▶ **Records shown**
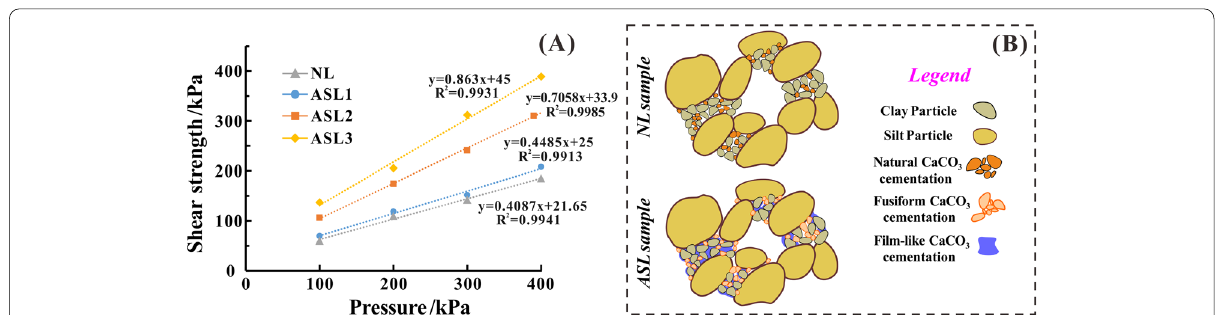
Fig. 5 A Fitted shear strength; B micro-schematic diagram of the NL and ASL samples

==

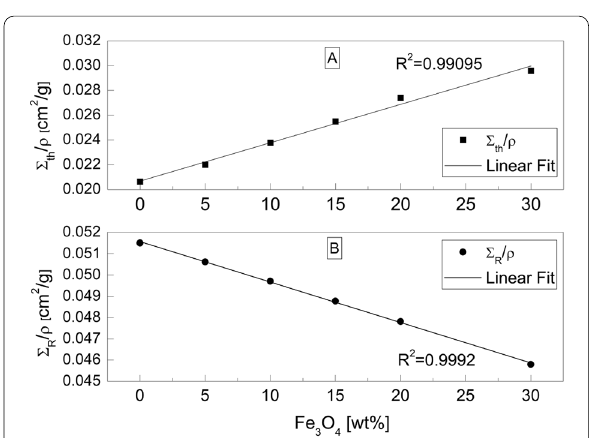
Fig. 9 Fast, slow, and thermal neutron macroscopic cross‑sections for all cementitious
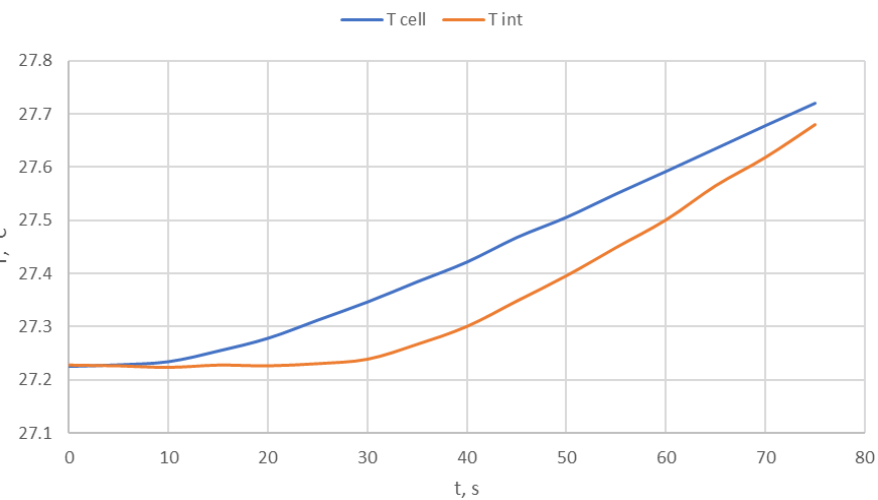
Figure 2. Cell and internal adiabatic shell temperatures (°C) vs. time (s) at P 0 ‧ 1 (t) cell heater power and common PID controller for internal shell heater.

▶ **Instructions to follow**
Although pictures appear among the records above, none are to be output; print exactly the lines from the line containing "Fig. 9 Fast, slow, and" through the line containing "Figure 2. Cell".

▶ **Output of the task**
Fig. 9 Fast, slow, and thermal neutron macroscopic cross‑sections for all cementitious
Figure 2. Cell and internal adiabatic shell temperatures (°C) vs. time (s) at P 0 ‧ 1 (t) cell heater power and common PID controller for internal shell heater.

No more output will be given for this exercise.